Когда вязал уже безжизненные мёртвые
ветки, оцарапал запястье. Боли не ощутил поначалу, хотя царапина
глубокая. Капнула кровь на белый снег — плохой, плохой знак. Рядом
Чёрные болота, а там — все знают — тёмные силы обитают. Наша кровь
им слаще мёда. Сжалось у меня сердце, а ничего не поделаешь, не
загонишь обратно алые пятна. Поскорее довязал последний узел и
домой поспешил. Шёл — и всё казалось, что кто-то за спиной стоит,
смотрит мне вслед. И сердце замирало в груди, и ноги путались.
Хотел быстрее идти, а не получалось.
Оглянулся, хоть нельзя в лесу
оглядываться — плохая примета. Мелькнула серым пятном тень: то ли
было, то ли показалось.
Из последний сил домой побежал.
Скорее. Скорее! И снег скрипел оглушительно. То ли под моими
ногами, то ли под кем-то позади.
Холодил зимний воздух не только тело
— самую душу. Домчался до дома с дрянной сосёнкой, взмок, а
холодно. Руки мёрзли, ноги мёрзли, в груди ледяной ком.
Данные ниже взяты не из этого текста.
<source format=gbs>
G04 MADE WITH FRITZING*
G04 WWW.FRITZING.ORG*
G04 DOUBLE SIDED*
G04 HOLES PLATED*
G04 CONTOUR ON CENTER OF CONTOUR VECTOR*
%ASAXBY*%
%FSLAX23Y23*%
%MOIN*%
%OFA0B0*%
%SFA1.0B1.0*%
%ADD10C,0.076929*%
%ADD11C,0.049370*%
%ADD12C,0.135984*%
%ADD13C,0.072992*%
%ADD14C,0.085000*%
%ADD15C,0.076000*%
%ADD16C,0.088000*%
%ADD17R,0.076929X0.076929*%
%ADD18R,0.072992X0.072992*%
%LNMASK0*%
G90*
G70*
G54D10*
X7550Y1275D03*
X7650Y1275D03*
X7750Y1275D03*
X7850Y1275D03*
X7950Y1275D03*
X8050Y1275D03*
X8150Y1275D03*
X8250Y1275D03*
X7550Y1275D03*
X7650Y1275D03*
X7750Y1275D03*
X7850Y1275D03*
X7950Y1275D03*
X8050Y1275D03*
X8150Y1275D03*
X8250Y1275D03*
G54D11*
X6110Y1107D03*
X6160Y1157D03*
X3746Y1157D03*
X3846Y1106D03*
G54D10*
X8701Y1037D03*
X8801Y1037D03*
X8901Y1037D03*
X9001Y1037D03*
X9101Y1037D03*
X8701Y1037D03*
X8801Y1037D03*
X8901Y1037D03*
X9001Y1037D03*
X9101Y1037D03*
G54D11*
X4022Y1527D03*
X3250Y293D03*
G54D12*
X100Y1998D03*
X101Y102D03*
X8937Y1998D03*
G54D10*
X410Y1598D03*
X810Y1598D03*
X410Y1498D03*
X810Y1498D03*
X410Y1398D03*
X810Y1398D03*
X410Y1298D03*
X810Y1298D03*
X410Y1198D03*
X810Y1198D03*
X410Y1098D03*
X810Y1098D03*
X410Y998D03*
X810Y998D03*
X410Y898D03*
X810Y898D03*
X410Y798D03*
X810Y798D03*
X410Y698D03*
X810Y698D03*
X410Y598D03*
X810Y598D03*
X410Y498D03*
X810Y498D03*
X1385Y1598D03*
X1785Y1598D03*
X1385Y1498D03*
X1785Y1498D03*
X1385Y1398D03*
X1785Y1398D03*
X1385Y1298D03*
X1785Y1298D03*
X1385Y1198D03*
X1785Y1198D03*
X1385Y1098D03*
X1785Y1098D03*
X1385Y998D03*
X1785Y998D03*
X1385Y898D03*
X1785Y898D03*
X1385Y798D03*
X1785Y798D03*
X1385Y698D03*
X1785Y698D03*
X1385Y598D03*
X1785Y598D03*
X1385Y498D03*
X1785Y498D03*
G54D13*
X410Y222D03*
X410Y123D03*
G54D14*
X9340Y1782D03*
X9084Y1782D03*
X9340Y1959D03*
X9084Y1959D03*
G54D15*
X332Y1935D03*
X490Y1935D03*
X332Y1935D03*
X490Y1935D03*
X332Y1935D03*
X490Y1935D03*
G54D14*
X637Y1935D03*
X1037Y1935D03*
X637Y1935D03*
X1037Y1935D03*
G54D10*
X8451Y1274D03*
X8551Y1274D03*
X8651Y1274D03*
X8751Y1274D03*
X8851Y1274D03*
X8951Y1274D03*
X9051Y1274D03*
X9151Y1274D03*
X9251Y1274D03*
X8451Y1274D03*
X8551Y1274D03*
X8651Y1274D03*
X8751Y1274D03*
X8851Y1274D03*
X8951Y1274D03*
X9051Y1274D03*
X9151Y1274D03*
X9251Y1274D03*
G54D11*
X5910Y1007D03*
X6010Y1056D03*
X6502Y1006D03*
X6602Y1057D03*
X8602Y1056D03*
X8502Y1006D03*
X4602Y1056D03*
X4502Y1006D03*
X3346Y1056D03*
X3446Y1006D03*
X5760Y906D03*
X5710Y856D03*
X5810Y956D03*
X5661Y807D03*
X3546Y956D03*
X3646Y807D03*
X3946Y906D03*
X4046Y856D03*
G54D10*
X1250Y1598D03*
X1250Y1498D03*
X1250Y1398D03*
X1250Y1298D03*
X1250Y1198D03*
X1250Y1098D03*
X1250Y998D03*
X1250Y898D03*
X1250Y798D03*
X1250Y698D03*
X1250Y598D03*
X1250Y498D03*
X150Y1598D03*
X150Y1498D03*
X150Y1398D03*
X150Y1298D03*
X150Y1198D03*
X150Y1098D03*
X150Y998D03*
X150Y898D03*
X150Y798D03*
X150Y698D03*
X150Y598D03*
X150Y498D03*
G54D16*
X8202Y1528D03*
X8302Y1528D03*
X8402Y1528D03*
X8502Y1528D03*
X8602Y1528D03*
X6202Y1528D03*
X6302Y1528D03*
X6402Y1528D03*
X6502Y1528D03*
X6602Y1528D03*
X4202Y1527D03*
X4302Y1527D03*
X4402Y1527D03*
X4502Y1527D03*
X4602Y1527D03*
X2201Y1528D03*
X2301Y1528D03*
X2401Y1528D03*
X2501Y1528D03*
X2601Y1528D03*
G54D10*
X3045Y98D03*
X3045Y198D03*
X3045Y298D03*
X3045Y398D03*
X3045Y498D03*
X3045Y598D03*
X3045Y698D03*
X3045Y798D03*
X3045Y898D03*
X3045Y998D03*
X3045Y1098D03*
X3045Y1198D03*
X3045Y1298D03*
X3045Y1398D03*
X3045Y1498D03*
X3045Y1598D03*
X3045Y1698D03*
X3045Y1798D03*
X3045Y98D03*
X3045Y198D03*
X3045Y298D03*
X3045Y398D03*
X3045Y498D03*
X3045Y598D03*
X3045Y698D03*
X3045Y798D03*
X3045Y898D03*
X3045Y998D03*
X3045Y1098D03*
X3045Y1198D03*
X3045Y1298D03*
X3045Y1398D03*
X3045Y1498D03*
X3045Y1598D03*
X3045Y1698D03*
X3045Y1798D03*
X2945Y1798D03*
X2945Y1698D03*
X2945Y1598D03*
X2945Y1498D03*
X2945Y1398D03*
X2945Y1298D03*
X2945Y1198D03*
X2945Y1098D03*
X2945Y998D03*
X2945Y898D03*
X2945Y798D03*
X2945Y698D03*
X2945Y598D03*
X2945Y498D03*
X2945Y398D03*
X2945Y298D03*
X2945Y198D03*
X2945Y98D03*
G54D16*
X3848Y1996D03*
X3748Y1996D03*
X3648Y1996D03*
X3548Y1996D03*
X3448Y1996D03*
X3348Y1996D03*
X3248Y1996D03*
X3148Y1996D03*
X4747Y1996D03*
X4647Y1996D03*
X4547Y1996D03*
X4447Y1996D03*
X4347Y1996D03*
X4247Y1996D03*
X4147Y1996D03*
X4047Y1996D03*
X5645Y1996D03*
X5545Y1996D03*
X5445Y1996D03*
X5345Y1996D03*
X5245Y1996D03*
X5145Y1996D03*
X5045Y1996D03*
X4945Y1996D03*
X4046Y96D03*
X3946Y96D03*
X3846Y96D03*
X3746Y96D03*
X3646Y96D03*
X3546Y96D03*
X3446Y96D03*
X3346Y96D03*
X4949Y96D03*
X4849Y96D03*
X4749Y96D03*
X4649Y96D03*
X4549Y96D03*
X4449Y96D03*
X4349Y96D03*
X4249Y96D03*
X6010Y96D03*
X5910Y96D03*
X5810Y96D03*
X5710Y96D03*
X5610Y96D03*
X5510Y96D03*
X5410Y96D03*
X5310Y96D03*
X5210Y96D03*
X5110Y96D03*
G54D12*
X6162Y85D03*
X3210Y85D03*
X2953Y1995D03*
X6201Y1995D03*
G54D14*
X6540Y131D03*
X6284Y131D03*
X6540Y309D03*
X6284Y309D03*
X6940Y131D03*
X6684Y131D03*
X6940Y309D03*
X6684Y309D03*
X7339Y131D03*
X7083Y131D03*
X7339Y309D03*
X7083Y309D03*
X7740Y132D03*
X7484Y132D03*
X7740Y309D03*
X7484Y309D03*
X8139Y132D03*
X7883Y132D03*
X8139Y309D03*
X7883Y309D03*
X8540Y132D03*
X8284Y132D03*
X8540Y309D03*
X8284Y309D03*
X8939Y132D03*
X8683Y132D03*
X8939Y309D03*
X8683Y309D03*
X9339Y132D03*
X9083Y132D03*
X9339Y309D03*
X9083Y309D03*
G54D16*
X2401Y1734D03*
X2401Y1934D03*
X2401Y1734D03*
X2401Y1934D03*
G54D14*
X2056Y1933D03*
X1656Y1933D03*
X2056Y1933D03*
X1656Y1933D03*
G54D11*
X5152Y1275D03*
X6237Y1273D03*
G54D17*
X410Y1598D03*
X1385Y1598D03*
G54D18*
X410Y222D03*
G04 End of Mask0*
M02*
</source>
Ресницы
смёрзлись так, что глаз не открыть. Братья-сёстры радовались: дрова
есть, значит, не помрём. А мамка смотрела жутко: словно бы на меня,
а словно бы и мимо. Подошёл к ней, а она прошептала: "Берегись,
сына!" и глаза закрыла. Показалось, что насовсем. Малые в слёзы, а
я из избы прочь.
Холодно.
Стоял, смотрел в сугроб, пока не
сгустилась ранняя зимняя ночь, тихая, безнадёжная.
Вдруг слышу: стоит рядом кто-то.
Голову поднял: там, где раньше забор был, на снегу девка стоит.
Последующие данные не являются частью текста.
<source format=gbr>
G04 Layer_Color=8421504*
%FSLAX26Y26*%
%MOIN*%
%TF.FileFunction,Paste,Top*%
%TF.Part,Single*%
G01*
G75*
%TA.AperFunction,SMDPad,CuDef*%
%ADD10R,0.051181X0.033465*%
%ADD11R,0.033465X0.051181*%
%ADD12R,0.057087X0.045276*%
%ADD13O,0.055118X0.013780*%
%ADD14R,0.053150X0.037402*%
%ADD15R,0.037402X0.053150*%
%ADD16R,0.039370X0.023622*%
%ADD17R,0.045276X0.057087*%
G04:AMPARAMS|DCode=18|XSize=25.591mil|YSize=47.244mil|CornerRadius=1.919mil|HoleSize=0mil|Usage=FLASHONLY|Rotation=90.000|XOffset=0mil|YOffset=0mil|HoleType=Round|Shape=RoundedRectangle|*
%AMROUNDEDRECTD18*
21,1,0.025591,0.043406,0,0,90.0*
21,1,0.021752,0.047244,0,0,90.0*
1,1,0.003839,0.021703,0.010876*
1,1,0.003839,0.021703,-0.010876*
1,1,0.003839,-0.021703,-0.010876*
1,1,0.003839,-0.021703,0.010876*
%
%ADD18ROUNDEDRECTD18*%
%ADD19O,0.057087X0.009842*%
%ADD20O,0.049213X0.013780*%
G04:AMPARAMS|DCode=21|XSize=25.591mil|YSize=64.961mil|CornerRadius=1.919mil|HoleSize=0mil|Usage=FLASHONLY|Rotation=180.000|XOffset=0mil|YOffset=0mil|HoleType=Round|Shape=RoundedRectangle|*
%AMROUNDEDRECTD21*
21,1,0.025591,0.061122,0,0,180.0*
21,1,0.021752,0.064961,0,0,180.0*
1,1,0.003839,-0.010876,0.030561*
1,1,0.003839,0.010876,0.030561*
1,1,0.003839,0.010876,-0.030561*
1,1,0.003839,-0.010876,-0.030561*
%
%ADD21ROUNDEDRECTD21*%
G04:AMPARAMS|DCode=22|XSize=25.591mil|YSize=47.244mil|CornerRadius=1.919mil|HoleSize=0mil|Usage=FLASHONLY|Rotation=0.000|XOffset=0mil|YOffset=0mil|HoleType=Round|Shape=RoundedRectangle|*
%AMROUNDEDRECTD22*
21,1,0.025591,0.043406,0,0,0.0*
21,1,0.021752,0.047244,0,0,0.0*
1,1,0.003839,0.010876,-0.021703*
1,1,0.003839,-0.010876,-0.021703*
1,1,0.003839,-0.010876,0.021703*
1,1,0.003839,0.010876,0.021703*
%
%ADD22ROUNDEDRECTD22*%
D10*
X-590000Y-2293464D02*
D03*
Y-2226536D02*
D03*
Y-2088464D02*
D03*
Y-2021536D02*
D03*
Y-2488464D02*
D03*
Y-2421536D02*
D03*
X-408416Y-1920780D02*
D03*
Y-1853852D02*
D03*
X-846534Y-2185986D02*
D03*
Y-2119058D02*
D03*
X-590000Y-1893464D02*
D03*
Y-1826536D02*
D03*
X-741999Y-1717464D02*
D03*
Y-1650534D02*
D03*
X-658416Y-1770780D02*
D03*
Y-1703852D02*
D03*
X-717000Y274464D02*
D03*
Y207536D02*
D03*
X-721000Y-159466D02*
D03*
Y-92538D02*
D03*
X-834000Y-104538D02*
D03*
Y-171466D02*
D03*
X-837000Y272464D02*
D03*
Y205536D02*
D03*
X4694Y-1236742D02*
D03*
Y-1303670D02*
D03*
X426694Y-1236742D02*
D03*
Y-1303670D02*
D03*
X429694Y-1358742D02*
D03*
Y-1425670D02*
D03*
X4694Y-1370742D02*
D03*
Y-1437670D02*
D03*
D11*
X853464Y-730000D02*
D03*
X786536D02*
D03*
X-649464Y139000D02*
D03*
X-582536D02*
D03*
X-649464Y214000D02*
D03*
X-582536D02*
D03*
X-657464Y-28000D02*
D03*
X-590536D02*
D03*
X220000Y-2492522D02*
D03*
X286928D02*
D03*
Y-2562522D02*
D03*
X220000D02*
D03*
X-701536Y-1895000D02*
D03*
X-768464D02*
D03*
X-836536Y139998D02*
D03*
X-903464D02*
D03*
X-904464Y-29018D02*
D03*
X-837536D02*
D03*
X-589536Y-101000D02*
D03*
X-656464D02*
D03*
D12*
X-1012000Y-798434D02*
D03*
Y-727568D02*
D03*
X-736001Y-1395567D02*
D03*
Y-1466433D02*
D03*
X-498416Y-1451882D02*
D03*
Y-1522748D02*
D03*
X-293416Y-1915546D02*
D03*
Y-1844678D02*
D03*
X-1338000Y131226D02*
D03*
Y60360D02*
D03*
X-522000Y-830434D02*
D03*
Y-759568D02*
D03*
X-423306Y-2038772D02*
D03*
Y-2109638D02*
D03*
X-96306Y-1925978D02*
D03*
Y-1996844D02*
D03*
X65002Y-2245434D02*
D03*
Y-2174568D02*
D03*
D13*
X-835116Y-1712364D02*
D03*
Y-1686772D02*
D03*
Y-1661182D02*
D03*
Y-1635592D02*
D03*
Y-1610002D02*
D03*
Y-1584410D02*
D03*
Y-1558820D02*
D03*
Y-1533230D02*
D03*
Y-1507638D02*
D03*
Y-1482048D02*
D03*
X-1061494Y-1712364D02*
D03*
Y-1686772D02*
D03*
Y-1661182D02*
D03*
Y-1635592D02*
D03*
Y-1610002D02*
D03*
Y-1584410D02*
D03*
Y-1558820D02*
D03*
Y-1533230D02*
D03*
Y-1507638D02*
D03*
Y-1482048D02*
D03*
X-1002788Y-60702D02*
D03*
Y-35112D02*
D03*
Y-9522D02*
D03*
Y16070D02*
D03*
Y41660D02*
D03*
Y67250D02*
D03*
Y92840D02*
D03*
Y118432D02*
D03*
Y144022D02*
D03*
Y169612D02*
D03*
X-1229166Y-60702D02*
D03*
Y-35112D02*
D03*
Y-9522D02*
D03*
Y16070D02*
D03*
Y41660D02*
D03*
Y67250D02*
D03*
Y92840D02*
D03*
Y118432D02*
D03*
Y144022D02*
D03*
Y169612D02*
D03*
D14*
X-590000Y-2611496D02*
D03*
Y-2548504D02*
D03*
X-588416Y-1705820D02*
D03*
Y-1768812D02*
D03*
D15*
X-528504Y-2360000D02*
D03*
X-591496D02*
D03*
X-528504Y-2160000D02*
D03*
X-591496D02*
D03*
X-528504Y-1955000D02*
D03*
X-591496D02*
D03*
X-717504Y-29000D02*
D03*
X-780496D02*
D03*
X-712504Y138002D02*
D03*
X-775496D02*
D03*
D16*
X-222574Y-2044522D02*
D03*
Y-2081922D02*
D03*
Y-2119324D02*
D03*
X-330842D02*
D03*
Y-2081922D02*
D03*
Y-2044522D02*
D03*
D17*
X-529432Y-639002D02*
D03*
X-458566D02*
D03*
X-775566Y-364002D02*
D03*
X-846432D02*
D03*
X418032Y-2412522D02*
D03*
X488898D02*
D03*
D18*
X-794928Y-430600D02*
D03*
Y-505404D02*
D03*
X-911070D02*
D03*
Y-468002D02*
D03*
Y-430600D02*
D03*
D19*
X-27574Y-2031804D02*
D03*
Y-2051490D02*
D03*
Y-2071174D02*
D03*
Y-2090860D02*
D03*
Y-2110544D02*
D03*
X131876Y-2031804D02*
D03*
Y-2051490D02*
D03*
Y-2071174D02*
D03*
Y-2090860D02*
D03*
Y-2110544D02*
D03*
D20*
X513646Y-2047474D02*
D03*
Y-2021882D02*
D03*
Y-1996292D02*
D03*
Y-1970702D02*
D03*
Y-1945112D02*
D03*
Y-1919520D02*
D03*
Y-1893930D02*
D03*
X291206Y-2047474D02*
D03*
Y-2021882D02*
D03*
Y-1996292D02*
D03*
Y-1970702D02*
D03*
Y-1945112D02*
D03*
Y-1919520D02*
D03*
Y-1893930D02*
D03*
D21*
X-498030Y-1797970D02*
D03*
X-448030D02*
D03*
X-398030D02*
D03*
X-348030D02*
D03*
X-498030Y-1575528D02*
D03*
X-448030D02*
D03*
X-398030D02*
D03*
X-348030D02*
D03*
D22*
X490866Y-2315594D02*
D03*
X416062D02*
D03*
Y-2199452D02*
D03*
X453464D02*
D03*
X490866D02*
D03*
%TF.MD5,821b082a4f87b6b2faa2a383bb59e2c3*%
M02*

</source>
Потемну видно плохо, но чую: не наша, не здешняя. Стоит, молчит.
Смотрит на меня. И тоскливо от её взора, и жутко, и весело, будто
пьяному.
Волосы тёмные вьются до колен. Ни
шубки на девке, ни накидки какой. Платье неподпоясанное, белое —
вот и вся одёжка.
— Сгинь! — закричал — и в дом
поскорее шасть.
Братья-сёстры будто ослепли — не
видели жуткую девку за дверью, у самого крыльца. Нет забора вокруг
дома — нет защиты, вот она к самому дому и подобралась. Стояла,
зыркала чёрными глазищами. Ждала.
Ночью, когда затихли в доме и
разговоры, и шепотки, постучала неживая девка в окно, в запертый
ставень.
— Тук-тук-тук! Пусти меня, человечий
сын. Слышу тебя, чую тебя. Ты меня разбудил, когда лес рубил вокруг
моего болота. Отведала я твоей крови в лесу — вкусно. Теперь не
отстану. Рано ли, поздно ли — по-моему будет!
Я зажмурился, крепко-крепко. Молился,
что есть силы, просил светлые силы защитить меня.